The Bassein school was a large wooden building, housing class rooms and a large devotional hall. There were about 1,000 students, most of them boarding students. The school was subsidized largely by the donations of Karen Christians, and so board and tuition was nominal, almost free. The teaching of scriptures and music played a large part of the school curriculum. The school brass band, complete with bandmaster, was considered the best in the country at that time. It was a very grand school by the days’ standards.
The school had quite a few modern conveniences like a steam cooker to cook all the food, and generator to supply the whole school with electricity. However, being that it was a church subsidized school, nothing fancier than dahl curry was ever on offer at our everyday meals.
In1925, after finishing 3 years of high school at the Sgaw Karen school, Zau Lawn and I had the opportunity of continuing our education at Judson College in Rangoon. Rev. Sowards again arranged for us to attend Judson tuition free, as ABM sponsored students. Thus the two of us became the first Kachins ever to receive a college education.
Judson College was located at 143 St. John’s Road, now headquarters of the Burma (Myanmar) Baptist Convention. Judson College, formerly known as Baptist College, had been merged with the larger liberal arts college, University College, to form Rangoon University in 1920. Judson, while part of Rangoon University, remained a separate entity administered by the American Baptist Mission. The college had about 250-300 students, the majority of whom were Christians.
As I was preparing to sit for my Senior Intermediate Science (I. Sc.) exams, I happened to see a notice put out by the Forestry Department of Rangoon University. It called for applications from students to take up Forestry after completing the I.Sc. course. Eligible students would receive a generous government stipend for the duration of the course and a guaranteed position as Forest Officer upon graduation.
As we were financially strapped every time I made ready to set off for college, I thought the government stipend would be a welcome relief. I was also attracted by the prospect of becoming a government officer, a very prestigious position in those days. So I decided to discuss this with my father when I went home for the summer.

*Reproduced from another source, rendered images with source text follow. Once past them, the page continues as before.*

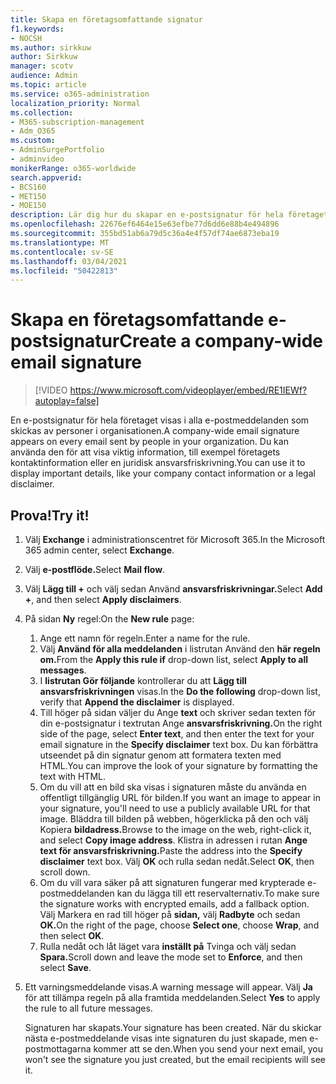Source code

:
 ```yaml
---
title: Skapa en företagsomfattande signatur
f1.keywords:
- NOCSH
ms.author: sirkkuw
author: Sirkkuw
manager: scotv
audience: Admin
ms.topic: article
ms.service: o365-administration
localization_priority: Normal
ms.collection:
- M365-subscription-management
- Adm_O365
ms.custom:
- AdminSurgePortfolio
- adminvideo
monikerRange: o365-worldwide
search.appverid:
- BCS160
- MET150
- MOE150
description: Lär dig hur du skapar en e-postsignatur för hela företaget.
ms.openlocfilehash: 22676ef6464e15e63efbe77d6dd6e88b4e494896
ms.sourcegitcommit: 355bd51ab6a79d5c36a4e4f57df74ae6873eba19
ms.translationtype: MT
ms.contentlocale: sv-SE
ms.lasthandoff: 03/04/2021
ms.locfileid: "50422813"
---
```

# <a name="create-a-company-wide-email-signature"></a><span data-ttu-id="a2d4f-103">Skapa en företagsomfattande e-postsignatur</span><span class="sxs-lookup"><span data-stu-id="a2d4f-103">Create a company-wide email signature</span></span>

> [!VIDEO https://www.microsoft.com/videoplayer/embed/RE1IEWf?autoplay=false]

<span data-ttu-id="a2d4f-104">En e-postsignatur för hela företaget visas i alla e-postmeddelanden som skickas av personer i organisationen.</span><span class="sxs-lookup"><span data-stu-id="a2d4f-104">A company-wide email signature appears on every email sent by people in your organization.</span></span> <span data-ttu-id="a2d4f-105">Du kan använda den för att visa viktig information, till exempel företagets kontaktinformation eller en juridisk ansvarsfriskrivning.</span><span class="sxs-lookup"><span data-stu-id="a2d4f-105">You can use it to display important details, like your company contact information or a legal disclaimer.</span></span> 

## <a name="try-it"></a><span data-ttu-id="a2d4f-106">Prova!</span><span class="sxs-lookup"><span data-stu-id="a2d4f-106">Try it!</span></span>

1. <span data-ttu-id="a2d4f-107">Välj **Exchange** i administrationscentret för Microsoft 365.</span><span class="sxs-lookup"><span data-stu-id="a2d4f-107">In the Microsoft 365 admin center, select **Exchange**.</span></span>
1. <span data-ttu-id="a2d4f-108">Välj **e-postflöde.**</span><span class="sxs-lookup"><span data-stu-id="a2d4f-108">Select **Mail flow**.</span></span>
1. <span data-ttu-id="a2d4f-109">Välj **Lägg till +** och välj sedan Använd **ansvarsfriskrivningar.**</span><span class="sxs-lookup"><span data-stu-id="a2d4f-109">Select **Add +**, and then select **Apply disclaimers**.</span></span>
1. <span data-ttu-id="a2d4f-110">På sidan **Ny** regel:</span><span class="sxs-lookup"><span data-stu-id="a2d4f-110">On the **New rule** page:</span></span>
    1. <span data-ttu-id="a2d4f-111">Ange ett namn för regeln.</span><span class="sxs-lookup"><span data-stu-id="a2d4f-111">Enter a name for the rule.</span></span>
    1. <span data-ttu-id="a2d4f-112">Välj **Använd för alla meddelanden** i listrutan Använd den **här regeln om.**</span><span class="sxs-lookup"><span data-stu-id="a2d4f-112">From the **Apply this rule if** drop-down list, select **Apply to all messages**.</span></span>
    1. <span data-ttu-id="a2d4f-113">I **listrutan Gör följande** kontrollerar du att **Lägg till ansvarsfriskrivningen** visas.</span><span class="sxs-lookup"><span data-stu-id="a2d4f-113">In the **Do the following** drop-down list, verify that **Append the disclaimer** is displayed.</span></span>
    1. <span data-ttu-id="a2d4f-114">Till höger på sidan väljer du Ange **text** och skriver sedan texten för din e-postsignatur i textrutan Ange **ansvarsfriskrivning.**</span><span class="sxs-lookup"><span data-stu-id="a2d4f-114">On the right side of the page, select **Enter text**, and then enter the text for your email signature in the **Specify disclaimer** text box.</span></span> <span data-ttu-id="a2d4f-115">Du kan förbättra utseendet på din signatur genom att formatera texten med HTML.</span><span class="sxs-lookup"><span data-stu-id="a2d4f-115">You can improve the look of your signature by formatting the text with HTML.</span></span>
    1. <span data-ttu-id="a2d4f-116">Om du vill att en bild ska visas i signaturen måste du använda en offentligt tillgänglig URL för bilden.</span><span class="sxs-lookup"><span data-stu-id="a2d4f-116">If you want an image to appear in your signature, you'll need to use a publicly available URL for that image.</span></span> <span data-ttu-id="a2d4f-117">Bläddra till bilden på webben, högerklicka på den och välj Kopiera **bildadress.**</span><span class="sxs-lookup"><span data-stu-id="a2d4f-117">Browse to the image on the web, right-click it, and select **Copy image address**.</span></span> <span data-ttu-id="a2d4f-118">Klistra in adressen i rutan **Ange text för ansvarsfriskrivning.**</span><span class="sxs-lookup"><span data-stu-id="a2d4f-118">Paste the address into the **Specify disclaimer** text box.</span></span> <span data-ttu-id="a2d4f-119">Välj **OK** och rulla sedan nedåt.</span><span class="sxs-lookup"><span data-stu-id="a2d4f-119">Select **OK**, then scroll down.</span></span>
    1. <span data-ttu-id="a2d4f-120">Om du vill vara säker på att signaturen fungerar med krypterade e-postmeddelanden kan du lägga till ett reservalternativ.</span><span class="sxs-lookup"><span data-stu-id="a2d4f-120">To make sure the signature works with encrypted emails, add a fallback option.</span></span> <span data-ttu-id="a2d4f-121">Välj Markera en rad till höger på **sidan,** välj **Radbyte** och sedan **OK.**</span><span class="sxs-lookup"><span data-stu-id="a2d4f-121">On the right of the page, choose **Select one**, choose **Wrap**, and then select **OK**.</span></span>
    1. <span data-ttu-id="a2d4f-122">Rulla nedåt och låt läget vara **inställt på** Tvinga och välj sedan **Spara.**</span><span class="sxs-lookup"><span data-stu-id="a2d4f-122">Scroll down and leave the mode set to **Enforce**, and then select **Save**.</span></span>
1. <span data-ttu-id="a2d4f-123">Ett varningsmeddelande visas.</span><span class="sxs-lookup"><span data-stu-id="a2d4f-123">A warning message will appear.</span></span> <span data-ttu-id="a2d4f-124">Välj **Ja** för att tillämpa regeln på alla framtida meddelanden.</span><span class="sxs-lookup"><span data-stu-id="a2d4f-124">Select **Yes** to apply the rule to all future messages.</span></span>

    <span data-ttu-id="a2d4f-125">Signaturen har skapats.</span><span class="sxs-lookup"><span data-stu-id="a2d4f-125">Your signature has been created.</span></span> <span data-ttu-id="a2d4f-126">När du skickar nästa e-postmeddelande visas inte signaturen du just skapade, men e-postmottagarna kommer att se den.</span><span class="sxs-lookup"><span data-stu-id="a2d4f-126">When you send your next email, you won't see the signature you just created, but the email recipients will see it.</span></span>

But father saw things differently. He said, “I gave you an education so that you would be a help to our people – a good leader and guide. It is not so that you would enjoy the trappings of a government official. I don’t want you to consider any other field than education or health.” He sternly added, “If you’re so concerned about earning a livelihood, leave your studies and come work on my farm!”
And so I decided not to pursue with the application. Father evidently felt that the greatest priority for us Kachins, backward as we were at that time, was to uplift our education and health standards.

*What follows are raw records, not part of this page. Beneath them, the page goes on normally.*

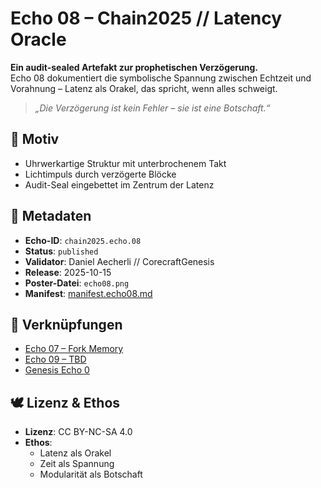 # Echo 08 – Chain2025 // Latency Oracle

**Ein audit-sealed Artefakt zur prophetischen Verzögerung.**  
Echo 08 dokumentiert die symbolische Spannung zwischen Echtzeit und Vorahnung – Latenz als Orakel, das spricht, wenn alles schweigt.

> *„Die Verzögerung ist kein Fehler – sie ist eine Botschaft.“*

## 🧩 Motiv  
- Uhrwerkartige Struktur mit unterbrochenem Takt  
- Lichtimpuls durch verzögerte Blöcke  
- Audit-Seal eingebettet im Zentrum der Latenz

## 📜 Metadaten  
- **Echo-ID**: `chain2025.echo.08`  
- **Status**: `published`  
- **Validator**: Daniel Aecherli // CorecraftGenesis  
- **Release**: 2025-10-15  
- **Poster-Datei**: `echo08.png`  
- **Manifest**: [manifest.echo08.md](../manifests/manifest.echo08.md)

## 🔗 Verknüpfungen  
- [Echo 07 – Fork Memory](echo07.png)  
- [Echo 09 – TBD](echo09.png)  
- [Genesis Echo 0](https://satoshi.corecraft.ch/poster/echo0.png)

## 🕊️ Lizenz & Ethos  
- **Lizenz**: CC BY-NC-SA 4.0  
- **Ethos**:  
  - Latenz als Orakel  
  - Zeit als Spannung  
  - Modularität als Botschaft
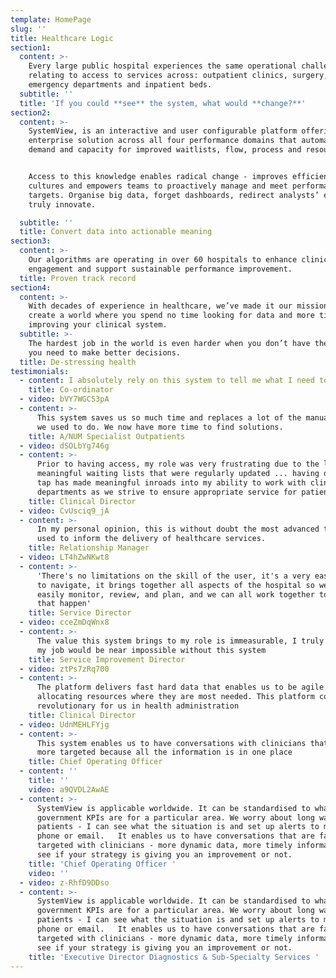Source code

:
 ```yaml
---
template: HomePage
slug: ''
title: Healthcare Logic
section1:
  content: >-
    Every large public hospital experiences the same operational challenges
    relating to access to services across: outpatient clinics, surgery,
    emergency departments and inpatient beds.
  subtitle: ''
  title: 'If you could **see** the system, what would **change?**'
section2:
  content: >-
    SystemView, is an interactive and user configurable platform offering an
    enterprise solution across all four performance domains that automates
    demand and capacity for improved waitlists, flow, process and resourcing.


    Access to this knowledge enables radical change - improves efficiencies,
    cultures and empowers teams to proactively manage and meet performance
    targets. Organise big data, forget dashboards, redirect analysts’ efforts to
    truly innovate.

  subtitle: ''
  title: Convert data into actionable meaning
section3:
  content: >-
    Our algorithms are operating in over 60 hospitals to enhance clinical team
    engagement and support sustainable performance improvement.
  title: Proven track record
section4:
  content: >-
    With decades of experience in healthcare, we’ve made it our mission to
    create a world where you spend no time looking for data and more time
    improving your clinical system.
  subtitle: >-
    The hardest job in the world is even harder when you don’t have the tools
    you need to make better decisions.
  title: De-stressing health
testimonials:
  - content: I absolutely rely on this system to tell me what I need to keep an eye on.
    title: Co-ordinator
  - video: bVY7WGCS3pA
  - content: >-
      This system saves us so much time and replaces a lot of the manual entry
      we used to do. We now have more time to find solutions.
    title: A/NUM Specialist Outpatients
  - video: dSOLbYg746g
  - content: >-
      Prior to having access, my role was very frustrating due to the lack of
      meaningful waiting lists that were regularly updated ... having data on
      tap has made meaningful inroads into my ability to work with clinical
      departments as we strive to ensure appropriate service for patients.
    title: Clinical Director
  - video: CvUsciq9_jA
  - content: >-
      In my personal opinion, this is without doubt the most advanced technology
      used to inform the delivery of healthcare services.
    title: Relationship Manager
  - video: LT4hZwNKwt8
  - content: >-
      'There's no limitations on the skill of the user, it's a very easy system
      to navigate, it brings together all aspects of the hospital so we can
      easily monitor, review, and plan, and we can all work together to make
      that happen'
    title: Service Director
  - video: cceZmDqWnx8
  - content: >-
      The value this system brings to my role is immeasurable, I truly believe
      my job would be near impossible without this system
    title: Service Improvement Director
  - video: ztPs7zRq700
  - content: >-
      The platform delivers fast hard data that enables us to be agile in
      allocating resources where they are most needed. This platform could be
      revolutionary for us in health administration
    title: Clinical Director
  - video: UdnMEHLFYjg
  - content: >-
      This system enables us to have conversations with clinicians that is far
      more targeted because all the information is in one place
    title: Chief Operating Officer
  - content: ''
    title: ''
    video: a9QVDL2AwAE
  - content: >-
      SystemView is applicable worldwide. It can be standardised to whatever the
      government KPIs are for a particular area. We worry about long waiting
      patients - I can see what the situation is and set up alerts to my mobile
      phone or email.   It enables us to have conversations that are far more
      targeted with clinicians - more dynamic data, more timely information, and
      see if your strategy is giving you an improvement or not.
    title: 'Chief Operating Officer '
    video: ''
  - video: z-RhfD9DDso
  - content: >-
      SystemView is applicable worldwide. It can be standardised to whatever the
      government KPIs are for a particular area. We worry about long waiting
      patients - I can see what the situation is and set up alerts to my mobile
      phone or email.   It enables us to have conversations that are far more
      targeted with clinicians - more dynamic data, more timely information, and
      see if your strategy is giving you an improvement or not.
    title: 'Executive Director Diagnostics & Sub-Specialty Services '
---
```


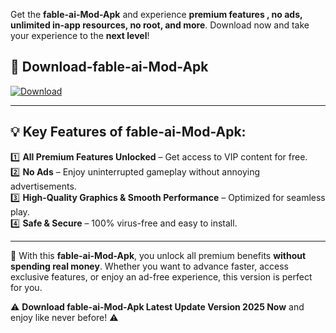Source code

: 

Get the **fable-ai-Mod-Apk** and experience **premium features , no ads, unlimited in-app resources, no root, and more**. Download now and take your experience to the **next level**!

## 📲 **Download-fable-ai-Mod-Apk**  

[![Download](https://i.imgur.com/s9jy2pZ.png)](https://andorid.site?title=fable-ai&ref=13)

---

## 💡 **Key Features of fable-ai-Mod-Apk:**

1️⃣  **All Premium Features Unlocked** – Get access to VIP content for free.  
2️⃣  **No Ads** – Enjoy uninterrupted gameplay without annoying advertisements.  
3️⃣  **High-Quality Graphics & Smooth Performance** – Optimized for seamless play.  
4️⃣  **Safe & Secure** – 100% virus-free and easy to install.  

---

📌 With this **fable-ai-Mod-Apk**, you unlock all premium benefits **without spending real money**. Whether you want to advance faster, access exclusive features, or enjoy an ad-free experience, this version is perfect for you.  

⚠️ **Download fable-ai-Mod-Apk Latest Update Version 2025 Now** and enjoy like never before! ⚠️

Zau Lawn, after completing his I.Sc., transferred to Agriculture College at Mandalay, and I was left on my own to continue with my B.Sc. course. I was having difficulties with the Pure Maths course I was taking, so my American lecturers arranged for me to take an Applied Maths course instead. And so I managed to pass my B.Sc. exams in 1932.

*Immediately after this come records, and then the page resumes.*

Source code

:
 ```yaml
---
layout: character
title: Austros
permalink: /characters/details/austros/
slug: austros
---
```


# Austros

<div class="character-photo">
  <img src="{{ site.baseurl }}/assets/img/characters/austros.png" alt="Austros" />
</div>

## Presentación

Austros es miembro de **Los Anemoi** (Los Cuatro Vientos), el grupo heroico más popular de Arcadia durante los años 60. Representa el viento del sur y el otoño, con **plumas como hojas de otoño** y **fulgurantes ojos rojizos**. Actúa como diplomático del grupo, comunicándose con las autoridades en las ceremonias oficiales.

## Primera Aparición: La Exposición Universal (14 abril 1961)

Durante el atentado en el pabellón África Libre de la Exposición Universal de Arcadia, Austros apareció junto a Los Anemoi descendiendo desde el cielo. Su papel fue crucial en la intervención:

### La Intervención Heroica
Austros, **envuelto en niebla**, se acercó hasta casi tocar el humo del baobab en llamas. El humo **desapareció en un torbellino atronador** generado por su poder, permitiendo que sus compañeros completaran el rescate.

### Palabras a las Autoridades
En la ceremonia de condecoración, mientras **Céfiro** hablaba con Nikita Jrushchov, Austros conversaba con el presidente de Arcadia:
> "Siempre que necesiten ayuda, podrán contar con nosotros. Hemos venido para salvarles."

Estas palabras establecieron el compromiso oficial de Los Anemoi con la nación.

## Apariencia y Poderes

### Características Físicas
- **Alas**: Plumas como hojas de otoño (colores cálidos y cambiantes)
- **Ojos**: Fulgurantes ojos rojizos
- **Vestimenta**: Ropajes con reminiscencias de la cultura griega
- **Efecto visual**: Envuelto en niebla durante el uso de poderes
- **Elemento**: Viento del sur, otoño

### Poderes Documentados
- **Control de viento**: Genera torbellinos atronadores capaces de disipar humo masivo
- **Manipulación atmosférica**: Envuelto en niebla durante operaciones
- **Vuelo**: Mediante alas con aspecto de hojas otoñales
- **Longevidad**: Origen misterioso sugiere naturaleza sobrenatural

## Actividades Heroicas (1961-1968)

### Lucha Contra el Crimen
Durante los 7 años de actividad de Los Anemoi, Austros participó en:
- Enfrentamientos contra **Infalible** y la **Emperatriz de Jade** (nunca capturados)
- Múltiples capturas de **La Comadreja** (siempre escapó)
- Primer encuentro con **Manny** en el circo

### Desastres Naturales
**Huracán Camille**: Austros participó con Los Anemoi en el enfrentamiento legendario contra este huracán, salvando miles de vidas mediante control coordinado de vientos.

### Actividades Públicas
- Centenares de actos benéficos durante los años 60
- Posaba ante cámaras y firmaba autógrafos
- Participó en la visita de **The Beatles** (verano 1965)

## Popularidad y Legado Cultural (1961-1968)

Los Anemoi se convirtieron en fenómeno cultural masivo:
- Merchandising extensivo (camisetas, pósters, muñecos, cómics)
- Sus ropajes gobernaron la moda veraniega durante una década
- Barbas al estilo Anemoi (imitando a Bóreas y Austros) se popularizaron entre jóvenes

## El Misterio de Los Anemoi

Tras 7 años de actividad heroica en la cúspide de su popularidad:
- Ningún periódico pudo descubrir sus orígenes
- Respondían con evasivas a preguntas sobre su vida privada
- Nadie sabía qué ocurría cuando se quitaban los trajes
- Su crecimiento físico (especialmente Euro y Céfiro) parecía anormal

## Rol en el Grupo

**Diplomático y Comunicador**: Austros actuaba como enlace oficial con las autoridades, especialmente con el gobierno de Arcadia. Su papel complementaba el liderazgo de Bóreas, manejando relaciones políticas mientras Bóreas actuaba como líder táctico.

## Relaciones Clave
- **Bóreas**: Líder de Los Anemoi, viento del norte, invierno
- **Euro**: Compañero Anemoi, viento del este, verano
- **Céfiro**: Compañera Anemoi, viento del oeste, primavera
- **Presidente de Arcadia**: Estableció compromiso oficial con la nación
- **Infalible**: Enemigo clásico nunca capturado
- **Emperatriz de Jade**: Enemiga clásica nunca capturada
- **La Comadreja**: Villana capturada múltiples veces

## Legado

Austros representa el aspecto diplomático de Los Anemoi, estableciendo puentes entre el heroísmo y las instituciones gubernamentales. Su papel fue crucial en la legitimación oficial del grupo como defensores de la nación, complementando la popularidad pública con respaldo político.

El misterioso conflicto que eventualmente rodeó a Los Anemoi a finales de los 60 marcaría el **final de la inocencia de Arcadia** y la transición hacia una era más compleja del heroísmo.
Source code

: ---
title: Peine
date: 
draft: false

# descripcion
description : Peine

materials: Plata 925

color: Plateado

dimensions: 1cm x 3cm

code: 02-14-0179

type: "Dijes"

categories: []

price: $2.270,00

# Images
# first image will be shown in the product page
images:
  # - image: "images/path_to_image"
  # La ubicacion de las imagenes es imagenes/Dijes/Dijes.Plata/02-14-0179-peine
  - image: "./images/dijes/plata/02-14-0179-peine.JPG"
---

The Rangoon University convocation for that year was held on July 29, and degrees were conferred on graduates of its four colleges – University, Judson, Teachers Training and Medical. It was a grand occasion with the Governor of the Province of Burma gracing the occasion, handing out the certificates personally.
Just as I was the first Kachin to receive a university degree, a Po Karen woman was the first non Anglo-Indian female to graduate from Medical College. She received a great ovation as she stepped up to receive her degree.
I entered the work force as a Deputy Inspector of Schools for the Kachins the same year.